In that state, even a lower voltage jolt could do you serious damage.
Leave jewelry somewhere else. (Tell your spouse or fiancée that we said
it’s okay for you to take off your wedding ring when working with
electricity.)
Another good reason to avoid jewelry is that it can
snag on things. Imagine working on a breadboard filled with wires and
tiny components, only to have your ring or necklace catch on something
and yank it out. At the least, you have to put the component back in
place; at the worst, you could damage the component and have to replace
it.
Beware of water!
Don’t work in a wet environment
(say, outdoors on a rainy day, or while standing on a damp garage
floor). This prevention might seem obvious, but consider that cup of
coffee on your workbench. What would happen if you knocked it over while
working with electricity? You need to become super careful about
anything
wet or
moist in or near your work area. This includes you: If you just came in
out of the rain or from a run, dry off before working on electrical
equipment.
Respect electricity
Here’s one simple rule that you
should memorize right now: Never touch a component in a circuit that has
power (an
energized circuit).
Turn off all power sources or remove the source from the circuit
entirely before touching it. One trick that electricians use is to keep
their left hands in their pockets when working with electrical
equipment. If a zap occurs, it will flow from their right hands to the
ground — not from hand to hand, passing right through the heart.
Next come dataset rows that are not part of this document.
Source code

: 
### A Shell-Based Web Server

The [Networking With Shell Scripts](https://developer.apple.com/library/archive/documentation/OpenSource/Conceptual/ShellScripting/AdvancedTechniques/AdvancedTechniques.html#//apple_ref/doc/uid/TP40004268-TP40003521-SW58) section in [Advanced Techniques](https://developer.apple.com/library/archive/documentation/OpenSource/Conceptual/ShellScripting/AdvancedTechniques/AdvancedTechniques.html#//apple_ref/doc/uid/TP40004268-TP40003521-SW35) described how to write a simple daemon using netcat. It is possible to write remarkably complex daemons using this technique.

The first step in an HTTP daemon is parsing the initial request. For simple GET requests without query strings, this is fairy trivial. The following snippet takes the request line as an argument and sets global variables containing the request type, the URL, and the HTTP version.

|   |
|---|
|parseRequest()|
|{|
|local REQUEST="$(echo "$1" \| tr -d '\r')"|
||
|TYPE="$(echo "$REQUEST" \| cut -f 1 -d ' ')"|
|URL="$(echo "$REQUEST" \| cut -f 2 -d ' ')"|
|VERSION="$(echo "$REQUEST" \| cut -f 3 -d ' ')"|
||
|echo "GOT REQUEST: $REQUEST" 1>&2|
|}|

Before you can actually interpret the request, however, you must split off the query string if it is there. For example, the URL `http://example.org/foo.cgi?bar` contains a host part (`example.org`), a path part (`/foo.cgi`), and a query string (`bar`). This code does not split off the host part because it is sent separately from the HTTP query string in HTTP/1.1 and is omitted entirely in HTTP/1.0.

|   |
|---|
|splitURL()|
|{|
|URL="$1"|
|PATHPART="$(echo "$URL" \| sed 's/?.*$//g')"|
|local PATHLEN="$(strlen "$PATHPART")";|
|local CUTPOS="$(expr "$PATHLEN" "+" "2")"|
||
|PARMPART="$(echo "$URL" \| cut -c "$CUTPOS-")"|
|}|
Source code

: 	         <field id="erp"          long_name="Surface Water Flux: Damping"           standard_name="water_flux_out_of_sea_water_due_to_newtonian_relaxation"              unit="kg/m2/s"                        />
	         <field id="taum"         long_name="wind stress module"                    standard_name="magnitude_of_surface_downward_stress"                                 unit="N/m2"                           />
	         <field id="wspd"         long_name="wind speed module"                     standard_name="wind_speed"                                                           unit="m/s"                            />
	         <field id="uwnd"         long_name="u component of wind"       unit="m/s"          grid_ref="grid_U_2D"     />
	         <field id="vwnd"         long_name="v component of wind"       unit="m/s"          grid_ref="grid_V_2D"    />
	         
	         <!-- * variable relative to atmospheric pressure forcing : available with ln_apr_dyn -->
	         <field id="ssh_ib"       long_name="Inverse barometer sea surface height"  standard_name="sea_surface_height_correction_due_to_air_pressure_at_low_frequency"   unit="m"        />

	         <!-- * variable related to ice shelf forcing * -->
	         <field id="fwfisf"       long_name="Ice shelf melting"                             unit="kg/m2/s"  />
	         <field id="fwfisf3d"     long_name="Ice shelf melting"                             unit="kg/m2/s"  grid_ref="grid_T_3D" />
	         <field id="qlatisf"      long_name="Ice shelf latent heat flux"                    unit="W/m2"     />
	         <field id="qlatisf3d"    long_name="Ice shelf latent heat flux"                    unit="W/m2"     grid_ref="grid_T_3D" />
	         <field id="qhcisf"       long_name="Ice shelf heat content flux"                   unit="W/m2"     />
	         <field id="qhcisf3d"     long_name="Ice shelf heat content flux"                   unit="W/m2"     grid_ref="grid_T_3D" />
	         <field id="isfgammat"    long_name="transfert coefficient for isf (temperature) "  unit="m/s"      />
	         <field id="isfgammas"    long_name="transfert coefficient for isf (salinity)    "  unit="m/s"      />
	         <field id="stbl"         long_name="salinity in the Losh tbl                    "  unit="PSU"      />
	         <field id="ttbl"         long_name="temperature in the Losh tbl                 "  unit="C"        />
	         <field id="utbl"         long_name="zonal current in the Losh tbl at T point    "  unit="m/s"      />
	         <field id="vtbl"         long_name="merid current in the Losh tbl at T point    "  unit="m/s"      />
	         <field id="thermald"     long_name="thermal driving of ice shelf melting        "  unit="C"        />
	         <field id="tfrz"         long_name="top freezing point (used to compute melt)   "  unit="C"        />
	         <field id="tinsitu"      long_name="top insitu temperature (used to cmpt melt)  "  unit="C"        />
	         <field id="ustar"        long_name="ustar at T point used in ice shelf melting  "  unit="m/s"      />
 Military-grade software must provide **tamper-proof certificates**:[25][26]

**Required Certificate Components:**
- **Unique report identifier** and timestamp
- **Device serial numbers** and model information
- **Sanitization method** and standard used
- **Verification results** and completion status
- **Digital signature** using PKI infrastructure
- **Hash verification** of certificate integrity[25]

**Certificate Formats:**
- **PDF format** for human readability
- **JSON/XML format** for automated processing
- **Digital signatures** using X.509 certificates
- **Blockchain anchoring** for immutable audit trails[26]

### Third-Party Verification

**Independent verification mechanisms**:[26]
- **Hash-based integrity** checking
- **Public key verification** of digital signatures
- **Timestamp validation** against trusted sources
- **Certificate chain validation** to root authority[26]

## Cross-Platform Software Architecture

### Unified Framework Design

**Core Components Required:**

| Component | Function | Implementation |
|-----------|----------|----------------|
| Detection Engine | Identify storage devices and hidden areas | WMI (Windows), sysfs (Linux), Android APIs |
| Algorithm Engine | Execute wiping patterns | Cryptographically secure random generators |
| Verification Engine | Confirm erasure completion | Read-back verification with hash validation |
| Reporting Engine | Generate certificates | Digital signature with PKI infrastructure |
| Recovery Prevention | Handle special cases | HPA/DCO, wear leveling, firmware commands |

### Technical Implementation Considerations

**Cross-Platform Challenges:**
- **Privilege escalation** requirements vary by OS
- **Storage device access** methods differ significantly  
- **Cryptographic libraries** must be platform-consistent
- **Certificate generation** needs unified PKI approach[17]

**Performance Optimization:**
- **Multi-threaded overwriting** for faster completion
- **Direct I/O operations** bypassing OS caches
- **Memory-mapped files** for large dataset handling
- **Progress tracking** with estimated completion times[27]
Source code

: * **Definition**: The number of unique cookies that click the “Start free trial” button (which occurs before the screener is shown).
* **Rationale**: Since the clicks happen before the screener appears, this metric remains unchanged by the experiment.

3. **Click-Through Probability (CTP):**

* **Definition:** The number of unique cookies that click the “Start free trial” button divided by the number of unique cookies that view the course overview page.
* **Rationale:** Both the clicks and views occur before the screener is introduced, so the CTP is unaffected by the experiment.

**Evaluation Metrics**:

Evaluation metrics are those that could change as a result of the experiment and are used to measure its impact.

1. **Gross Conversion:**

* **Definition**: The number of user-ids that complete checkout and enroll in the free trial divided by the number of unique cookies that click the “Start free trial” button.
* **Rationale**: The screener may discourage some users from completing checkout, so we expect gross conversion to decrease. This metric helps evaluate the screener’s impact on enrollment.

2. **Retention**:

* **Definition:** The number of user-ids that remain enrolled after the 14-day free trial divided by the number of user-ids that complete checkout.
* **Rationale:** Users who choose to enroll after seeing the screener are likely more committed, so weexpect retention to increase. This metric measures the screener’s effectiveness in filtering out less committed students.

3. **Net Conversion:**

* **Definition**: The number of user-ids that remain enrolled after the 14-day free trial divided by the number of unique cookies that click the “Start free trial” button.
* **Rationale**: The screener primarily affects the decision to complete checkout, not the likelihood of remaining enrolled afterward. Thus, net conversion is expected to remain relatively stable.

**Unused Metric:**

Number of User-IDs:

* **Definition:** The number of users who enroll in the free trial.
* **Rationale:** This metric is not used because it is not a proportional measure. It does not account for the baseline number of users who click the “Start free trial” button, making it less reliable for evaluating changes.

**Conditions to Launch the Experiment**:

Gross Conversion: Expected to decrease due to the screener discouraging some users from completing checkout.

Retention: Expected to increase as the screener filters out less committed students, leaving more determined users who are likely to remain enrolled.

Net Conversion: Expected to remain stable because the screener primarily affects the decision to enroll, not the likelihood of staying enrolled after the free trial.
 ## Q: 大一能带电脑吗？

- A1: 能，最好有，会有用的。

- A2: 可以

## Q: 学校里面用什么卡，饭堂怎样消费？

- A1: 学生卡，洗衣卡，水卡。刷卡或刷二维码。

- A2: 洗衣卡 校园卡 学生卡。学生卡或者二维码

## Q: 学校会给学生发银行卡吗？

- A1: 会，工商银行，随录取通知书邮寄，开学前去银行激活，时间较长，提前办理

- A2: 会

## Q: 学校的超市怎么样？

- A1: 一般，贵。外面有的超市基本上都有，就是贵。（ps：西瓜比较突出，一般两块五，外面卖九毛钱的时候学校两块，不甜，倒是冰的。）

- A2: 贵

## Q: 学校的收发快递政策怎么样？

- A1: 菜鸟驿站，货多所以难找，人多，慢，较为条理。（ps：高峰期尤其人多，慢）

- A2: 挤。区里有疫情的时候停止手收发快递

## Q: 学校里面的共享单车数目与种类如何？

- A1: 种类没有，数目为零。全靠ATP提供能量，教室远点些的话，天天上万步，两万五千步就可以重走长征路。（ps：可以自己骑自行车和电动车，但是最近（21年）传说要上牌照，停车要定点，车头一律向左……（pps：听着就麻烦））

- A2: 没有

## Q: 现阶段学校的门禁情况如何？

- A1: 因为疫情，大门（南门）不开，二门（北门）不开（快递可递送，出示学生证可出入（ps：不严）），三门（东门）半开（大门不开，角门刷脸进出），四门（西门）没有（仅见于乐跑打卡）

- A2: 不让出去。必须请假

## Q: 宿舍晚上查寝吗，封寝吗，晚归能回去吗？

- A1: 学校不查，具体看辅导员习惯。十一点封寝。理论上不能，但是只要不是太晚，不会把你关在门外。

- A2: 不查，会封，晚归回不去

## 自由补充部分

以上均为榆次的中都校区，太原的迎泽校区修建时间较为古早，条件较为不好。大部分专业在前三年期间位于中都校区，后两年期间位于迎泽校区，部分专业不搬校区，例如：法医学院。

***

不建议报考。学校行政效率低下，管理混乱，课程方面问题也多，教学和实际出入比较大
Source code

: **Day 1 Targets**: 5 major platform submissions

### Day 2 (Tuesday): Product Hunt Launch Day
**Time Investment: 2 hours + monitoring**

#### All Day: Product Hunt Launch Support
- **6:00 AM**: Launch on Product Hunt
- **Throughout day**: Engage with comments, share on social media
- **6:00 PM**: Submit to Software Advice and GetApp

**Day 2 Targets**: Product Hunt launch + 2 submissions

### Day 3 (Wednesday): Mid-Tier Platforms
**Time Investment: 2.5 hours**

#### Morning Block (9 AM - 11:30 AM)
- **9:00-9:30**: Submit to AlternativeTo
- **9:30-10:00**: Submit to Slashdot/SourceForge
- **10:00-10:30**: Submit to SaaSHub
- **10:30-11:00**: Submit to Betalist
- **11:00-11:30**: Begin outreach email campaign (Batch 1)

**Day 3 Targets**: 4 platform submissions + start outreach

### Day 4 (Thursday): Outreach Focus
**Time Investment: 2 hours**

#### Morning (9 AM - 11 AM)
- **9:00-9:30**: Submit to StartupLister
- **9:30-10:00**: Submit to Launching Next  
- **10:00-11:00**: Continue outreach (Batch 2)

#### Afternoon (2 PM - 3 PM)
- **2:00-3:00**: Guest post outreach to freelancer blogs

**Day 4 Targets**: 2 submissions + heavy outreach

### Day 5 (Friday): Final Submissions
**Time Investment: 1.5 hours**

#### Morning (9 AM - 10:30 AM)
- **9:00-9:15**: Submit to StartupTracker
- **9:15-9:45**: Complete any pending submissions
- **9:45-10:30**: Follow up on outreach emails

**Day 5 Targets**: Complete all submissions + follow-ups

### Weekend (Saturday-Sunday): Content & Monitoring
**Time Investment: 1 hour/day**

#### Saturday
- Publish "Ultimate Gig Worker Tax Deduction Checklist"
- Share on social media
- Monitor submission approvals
You shouldn’t be working with live electricity —
ever! — but this trick of trade used by more advanced users shows how
important it is to understand how electricity works and respect its
authority.
Even when the source is removed,
some electricity might remain. To be absolutely sure, before you touch
anything, test the circuit with your multimeter. (We talk about how to
use a multimeter in "Discovering schematics".) And don’t take somebody else’s word that
the power is off; always check and double-check this yourself!
Don’t work with AC-operated circuits unless you
absolutely have to. And if you do, it might not be a bad idea to have a
friend nearby who is trained in CPR. Visit
www.redcross.org
for
more information about CPR training.